*** DATA SUPPLIED ***

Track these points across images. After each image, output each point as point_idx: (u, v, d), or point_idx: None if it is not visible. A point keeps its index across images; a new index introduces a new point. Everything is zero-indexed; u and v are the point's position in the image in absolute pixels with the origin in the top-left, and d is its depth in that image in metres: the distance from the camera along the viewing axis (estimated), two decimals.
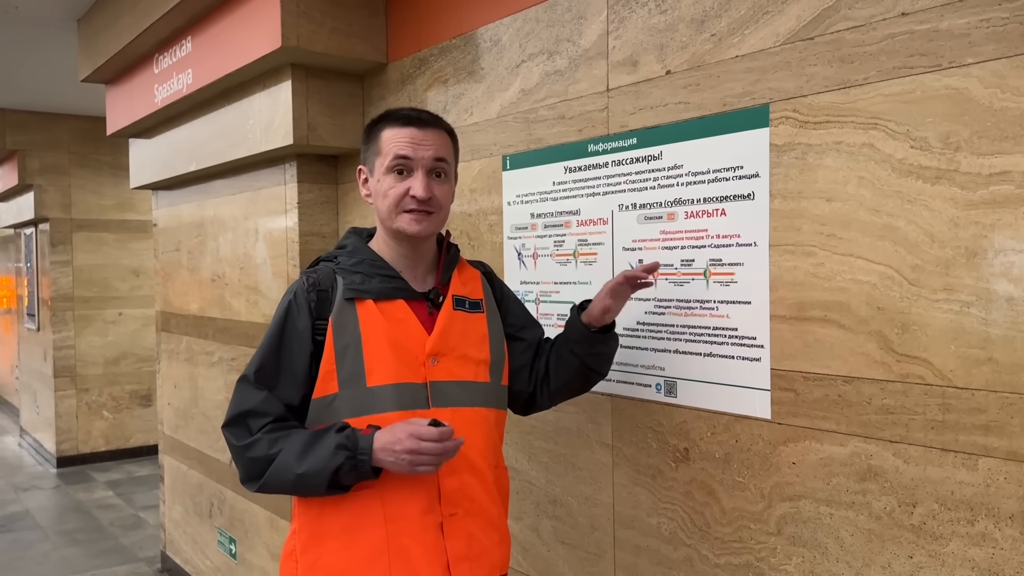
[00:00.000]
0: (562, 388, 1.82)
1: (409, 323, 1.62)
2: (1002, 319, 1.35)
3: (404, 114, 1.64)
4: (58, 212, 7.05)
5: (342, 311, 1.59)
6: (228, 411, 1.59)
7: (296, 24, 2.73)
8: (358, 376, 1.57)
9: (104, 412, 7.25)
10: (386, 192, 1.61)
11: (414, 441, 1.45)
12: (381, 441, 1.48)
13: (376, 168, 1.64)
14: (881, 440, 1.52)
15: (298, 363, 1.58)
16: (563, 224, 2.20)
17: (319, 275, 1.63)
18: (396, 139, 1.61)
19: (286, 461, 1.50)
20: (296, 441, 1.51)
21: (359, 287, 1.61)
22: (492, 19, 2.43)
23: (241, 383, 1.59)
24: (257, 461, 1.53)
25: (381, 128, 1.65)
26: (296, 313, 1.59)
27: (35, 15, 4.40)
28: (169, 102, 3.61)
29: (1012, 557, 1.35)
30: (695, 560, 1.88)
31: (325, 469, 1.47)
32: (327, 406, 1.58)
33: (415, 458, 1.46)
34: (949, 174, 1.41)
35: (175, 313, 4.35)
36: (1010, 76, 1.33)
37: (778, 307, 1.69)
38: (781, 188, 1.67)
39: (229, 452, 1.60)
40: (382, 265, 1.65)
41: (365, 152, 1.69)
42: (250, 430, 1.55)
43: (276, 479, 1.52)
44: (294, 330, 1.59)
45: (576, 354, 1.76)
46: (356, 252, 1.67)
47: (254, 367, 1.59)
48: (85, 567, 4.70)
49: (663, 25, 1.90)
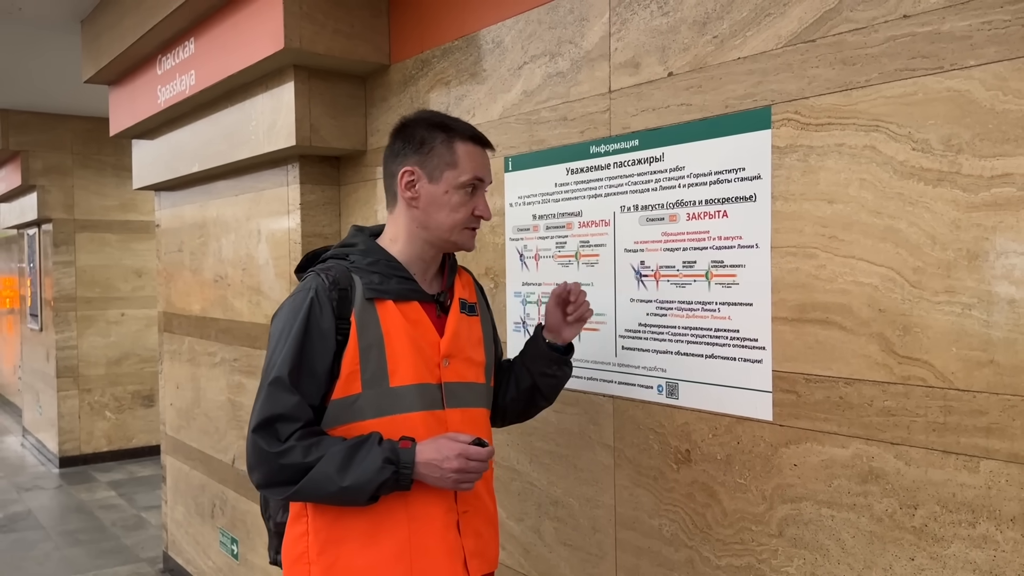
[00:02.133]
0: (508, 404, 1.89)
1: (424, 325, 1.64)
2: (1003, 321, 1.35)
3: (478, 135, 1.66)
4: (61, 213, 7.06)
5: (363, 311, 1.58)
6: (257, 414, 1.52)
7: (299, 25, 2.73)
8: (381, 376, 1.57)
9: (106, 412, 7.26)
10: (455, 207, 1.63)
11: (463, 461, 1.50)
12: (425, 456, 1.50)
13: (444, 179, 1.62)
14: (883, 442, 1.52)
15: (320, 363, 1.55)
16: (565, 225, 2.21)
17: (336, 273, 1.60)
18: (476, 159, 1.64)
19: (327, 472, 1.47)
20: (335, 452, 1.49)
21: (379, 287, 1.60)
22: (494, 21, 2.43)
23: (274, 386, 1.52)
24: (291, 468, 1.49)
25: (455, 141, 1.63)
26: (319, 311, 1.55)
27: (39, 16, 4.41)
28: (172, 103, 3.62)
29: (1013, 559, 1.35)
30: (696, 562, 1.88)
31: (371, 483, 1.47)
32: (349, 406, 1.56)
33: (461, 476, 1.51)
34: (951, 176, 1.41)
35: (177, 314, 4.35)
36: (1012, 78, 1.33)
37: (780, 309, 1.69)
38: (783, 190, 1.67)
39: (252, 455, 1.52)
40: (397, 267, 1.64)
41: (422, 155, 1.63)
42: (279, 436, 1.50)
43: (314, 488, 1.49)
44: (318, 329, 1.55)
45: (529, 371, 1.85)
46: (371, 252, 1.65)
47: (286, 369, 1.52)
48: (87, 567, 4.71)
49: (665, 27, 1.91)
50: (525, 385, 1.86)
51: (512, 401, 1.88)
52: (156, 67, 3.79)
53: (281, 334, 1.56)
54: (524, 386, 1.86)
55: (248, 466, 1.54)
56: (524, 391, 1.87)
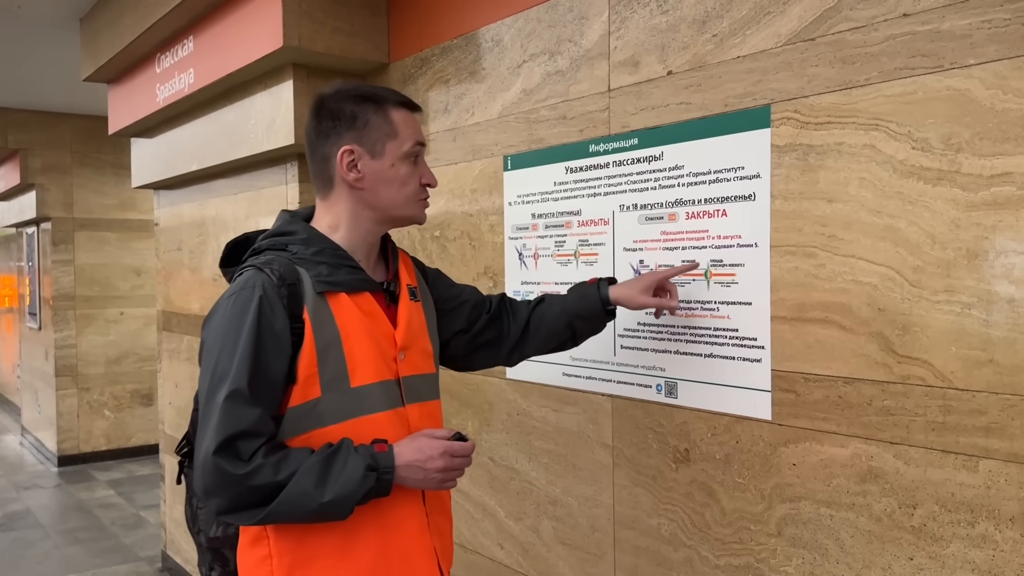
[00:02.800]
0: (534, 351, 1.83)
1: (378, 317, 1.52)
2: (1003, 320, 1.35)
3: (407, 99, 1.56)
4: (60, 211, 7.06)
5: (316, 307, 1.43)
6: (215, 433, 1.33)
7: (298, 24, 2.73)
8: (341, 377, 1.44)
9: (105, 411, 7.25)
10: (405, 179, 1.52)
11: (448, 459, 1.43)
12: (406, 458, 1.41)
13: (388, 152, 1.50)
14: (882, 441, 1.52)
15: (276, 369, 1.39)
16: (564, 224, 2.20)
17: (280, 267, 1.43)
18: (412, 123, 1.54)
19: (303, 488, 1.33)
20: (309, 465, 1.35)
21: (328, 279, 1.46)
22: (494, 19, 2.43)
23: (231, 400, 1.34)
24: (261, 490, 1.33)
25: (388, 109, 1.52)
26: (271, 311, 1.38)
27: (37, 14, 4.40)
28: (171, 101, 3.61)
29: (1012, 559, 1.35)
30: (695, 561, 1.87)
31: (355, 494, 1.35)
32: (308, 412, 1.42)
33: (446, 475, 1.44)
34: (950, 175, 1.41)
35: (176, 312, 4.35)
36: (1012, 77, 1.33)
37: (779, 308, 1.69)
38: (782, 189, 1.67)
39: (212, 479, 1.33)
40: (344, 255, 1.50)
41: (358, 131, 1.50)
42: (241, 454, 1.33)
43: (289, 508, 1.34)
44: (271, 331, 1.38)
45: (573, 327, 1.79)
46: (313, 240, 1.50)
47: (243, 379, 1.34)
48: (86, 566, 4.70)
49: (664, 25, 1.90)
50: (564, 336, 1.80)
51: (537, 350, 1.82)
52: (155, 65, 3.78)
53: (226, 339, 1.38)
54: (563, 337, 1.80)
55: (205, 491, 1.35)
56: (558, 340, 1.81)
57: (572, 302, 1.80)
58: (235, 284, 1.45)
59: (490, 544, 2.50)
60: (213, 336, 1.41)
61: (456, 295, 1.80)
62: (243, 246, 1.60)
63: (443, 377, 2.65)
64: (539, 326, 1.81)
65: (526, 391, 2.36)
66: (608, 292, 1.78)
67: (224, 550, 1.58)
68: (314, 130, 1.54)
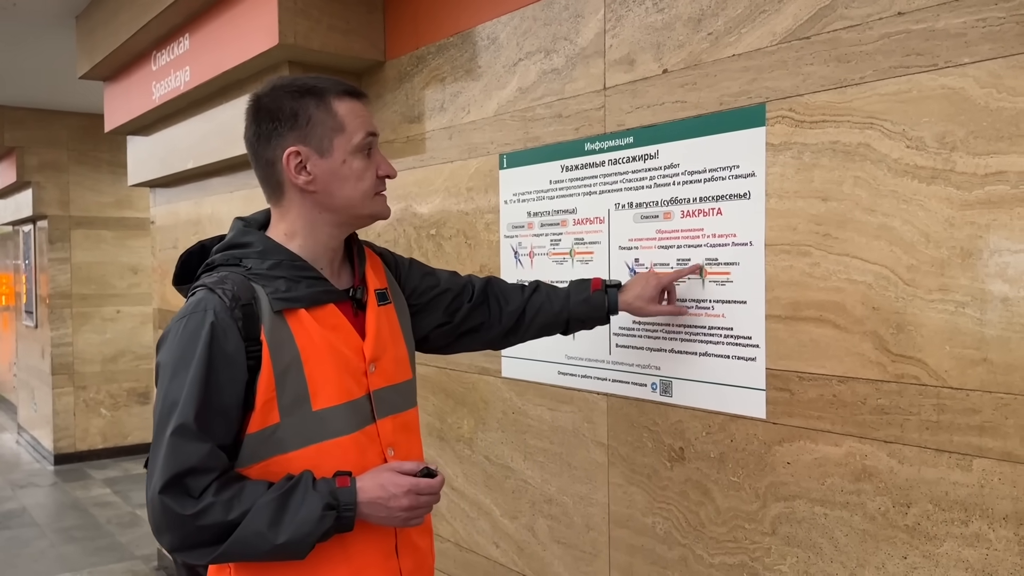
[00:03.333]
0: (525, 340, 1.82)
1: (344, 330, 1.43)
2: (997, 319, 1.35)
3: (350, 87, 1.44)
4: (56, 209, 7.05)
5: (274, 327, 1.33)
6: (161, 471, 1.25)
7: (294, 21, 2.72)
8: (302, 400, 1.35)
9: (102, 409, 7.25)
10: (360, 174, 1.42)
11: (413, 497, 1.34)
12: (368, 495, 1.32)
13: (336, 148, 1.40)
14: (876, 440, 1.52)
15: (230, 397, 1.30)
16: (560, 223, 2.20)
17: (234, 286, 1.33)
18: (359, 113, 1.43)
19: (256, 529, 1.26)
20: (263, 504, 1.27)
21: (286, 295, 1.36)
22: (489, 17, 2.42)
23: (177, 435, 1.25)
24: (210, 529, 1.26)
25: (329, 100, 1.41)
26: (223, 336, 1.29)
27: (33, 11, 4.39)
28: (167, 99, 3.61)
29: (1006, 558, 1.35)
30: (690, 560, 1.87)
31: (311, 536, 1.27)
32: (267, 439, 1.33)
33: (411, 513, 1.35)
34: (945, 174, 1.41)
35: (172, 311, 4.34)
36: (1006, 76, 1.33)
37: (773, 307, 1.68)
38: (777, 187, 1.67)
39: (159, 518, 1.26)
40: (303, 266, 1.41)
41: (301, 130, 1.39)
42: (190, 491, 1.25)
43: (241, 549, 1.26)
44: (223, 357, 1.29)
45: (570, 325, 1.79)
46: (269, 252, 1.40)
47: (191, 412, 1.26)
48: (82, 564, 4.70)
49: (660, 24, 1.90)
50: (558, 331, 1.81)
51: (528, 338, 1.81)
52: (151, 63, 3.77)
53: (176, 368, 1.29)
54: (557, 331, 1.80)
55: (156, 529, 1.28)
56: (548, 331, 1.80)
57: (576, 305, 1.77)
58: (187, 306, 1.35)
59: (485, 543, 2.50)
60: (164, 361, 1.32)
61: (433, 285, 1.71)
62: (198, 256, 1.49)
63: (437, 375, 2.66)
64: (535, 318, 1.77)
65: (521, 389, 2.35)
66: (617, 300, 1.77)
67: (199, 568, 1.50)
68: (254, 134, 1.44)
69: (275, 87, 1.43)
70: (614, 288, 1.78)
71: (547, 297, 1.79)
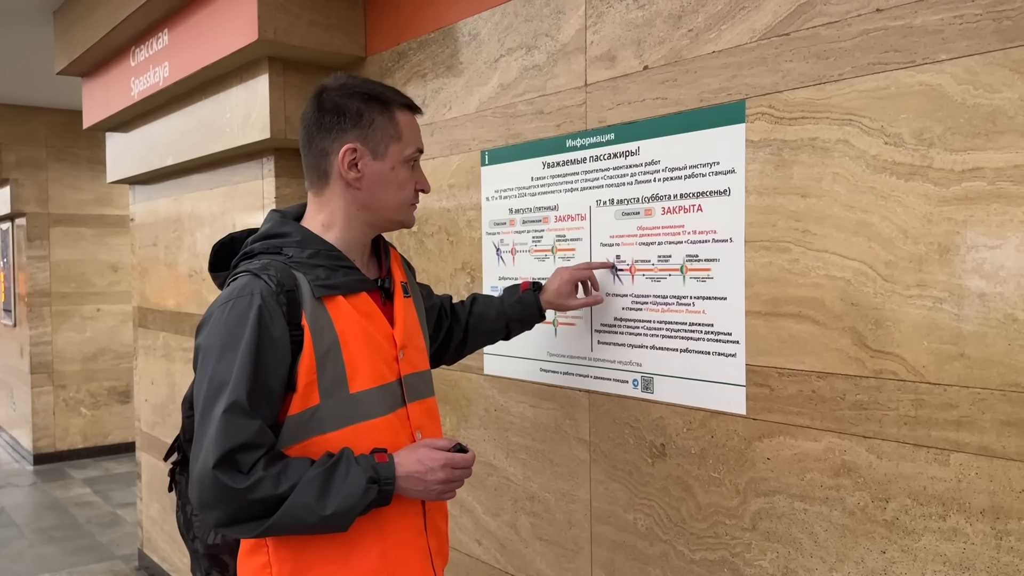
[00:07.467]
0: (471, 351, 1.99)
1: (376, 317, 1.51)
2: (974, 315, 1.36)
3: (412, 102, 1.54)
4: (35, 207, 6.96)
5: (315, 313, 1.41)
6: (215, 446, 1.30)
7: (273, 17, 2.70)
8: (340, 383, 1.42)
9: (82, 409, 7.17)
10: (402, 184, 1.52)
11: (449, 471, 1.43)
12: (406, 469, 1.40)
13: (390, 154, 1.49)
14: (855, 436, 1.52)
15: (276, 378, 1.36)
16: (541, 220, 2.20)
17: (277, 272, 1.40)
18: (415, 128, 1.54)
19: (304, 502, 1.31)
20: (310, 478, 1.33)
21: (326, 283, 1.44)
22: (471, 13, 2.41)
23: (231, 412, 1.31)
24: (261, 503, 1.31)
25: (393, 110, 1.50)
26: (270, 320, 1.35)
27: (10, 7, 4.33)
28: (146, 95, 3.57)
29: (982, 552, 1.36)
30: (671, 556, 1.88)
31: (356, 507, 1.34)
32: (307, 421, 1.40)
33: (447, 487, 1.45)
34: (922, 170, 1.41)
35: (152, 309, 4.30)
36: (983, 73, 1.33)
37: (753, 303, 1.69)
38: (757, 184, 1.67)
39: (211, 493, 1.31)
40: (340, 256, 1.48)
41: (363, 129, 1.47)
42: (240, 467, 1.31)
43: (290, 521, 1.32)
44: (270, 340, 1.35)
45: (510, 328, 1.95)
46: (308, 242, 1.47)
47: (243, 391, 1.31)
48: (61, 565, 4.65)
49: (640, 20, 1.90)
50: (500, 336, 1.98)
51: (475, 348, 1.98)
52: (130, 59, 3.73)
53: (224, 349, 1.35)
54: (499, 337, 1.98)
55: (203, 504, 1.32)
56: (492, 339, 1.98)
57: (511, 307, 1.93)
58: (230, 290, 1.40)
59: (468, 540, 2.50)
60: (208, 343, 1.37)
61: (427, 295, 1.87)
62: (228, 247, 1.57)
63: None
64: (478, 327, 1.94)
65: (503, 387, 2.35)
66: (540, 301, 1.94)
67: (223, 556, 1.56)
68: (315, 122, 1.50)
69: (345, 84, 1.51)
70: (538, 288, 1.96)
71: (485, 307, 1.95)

***
*** DATA SUPPLIED ***

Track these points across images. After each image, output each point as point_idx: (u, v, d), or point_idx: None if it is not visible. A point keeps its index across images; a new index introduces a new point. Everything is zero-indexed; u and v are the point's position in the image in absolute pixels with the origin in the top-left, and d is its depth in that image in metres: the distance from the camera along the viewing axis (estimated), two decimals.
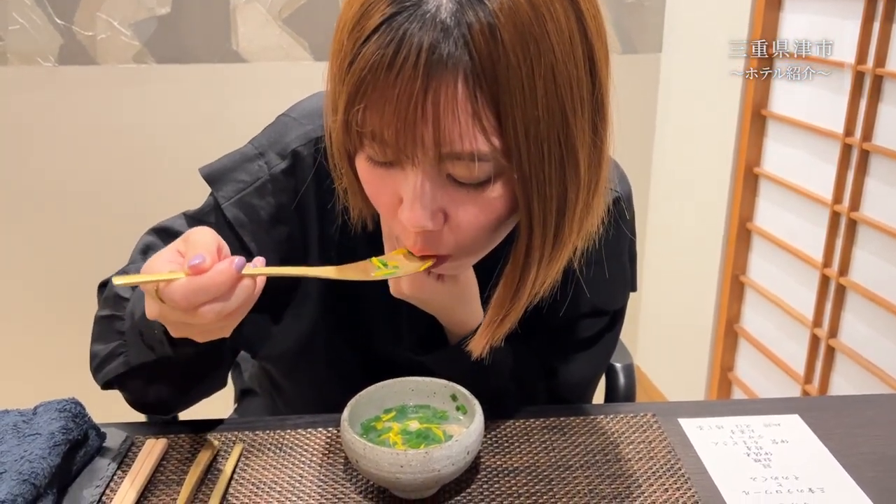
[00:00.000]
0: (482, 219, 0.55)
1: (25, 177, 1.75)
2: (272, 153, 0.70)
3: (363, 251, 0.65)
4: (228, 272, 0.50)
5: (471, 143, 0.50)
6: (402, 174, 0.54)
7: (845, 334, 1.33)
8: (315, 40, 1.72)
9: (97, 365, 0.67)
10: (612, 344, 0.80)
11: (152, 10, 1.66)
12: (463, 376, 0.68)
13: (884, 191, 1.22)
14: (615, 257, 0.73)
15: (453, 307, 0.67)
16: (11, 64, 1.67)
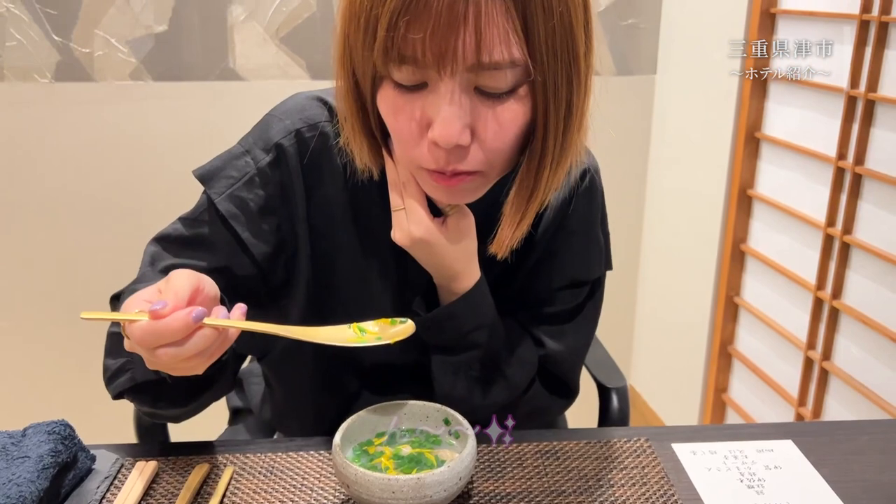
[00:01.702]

***

WHAT YOU ARE ASKED TO DO: Copy the lines above exactly. Start with the line containing "5: (342, 311, 1.59)", end with the line containing "27: (35, 15, 4.40)", and include both.

RESULT FOR THIS TASK:
5: (342, 311, 1.59)
6: (228, 411, 1.59)
7: (296, 24, 2.73)
8: (358, 376, 1.57)
9: (104, 412, 7.25)
10: (386, 192, 1.61)
11: (414, 441, 1.45)
12: (381, 441, 1.48)
13: (376, 168, 1.64)
14: (881, 440, 1.52)
15: (298, 363, 1.58)
16: (563, 224, 2.20)
17: (319, 275, 1.63)
18: (396, 139, 1.61)
19: (286, 461, 1.50)
20: (296, 441, 1.51)
21: (359, 287, 1.61)
22: (492, 19, 2.43)
23: (241, 383, 1.59)
24: (257, 461, 1.53)
25: (381, 128, 1.65)
26: (296, 313, 1.59)
27: (35, 15, 4.40)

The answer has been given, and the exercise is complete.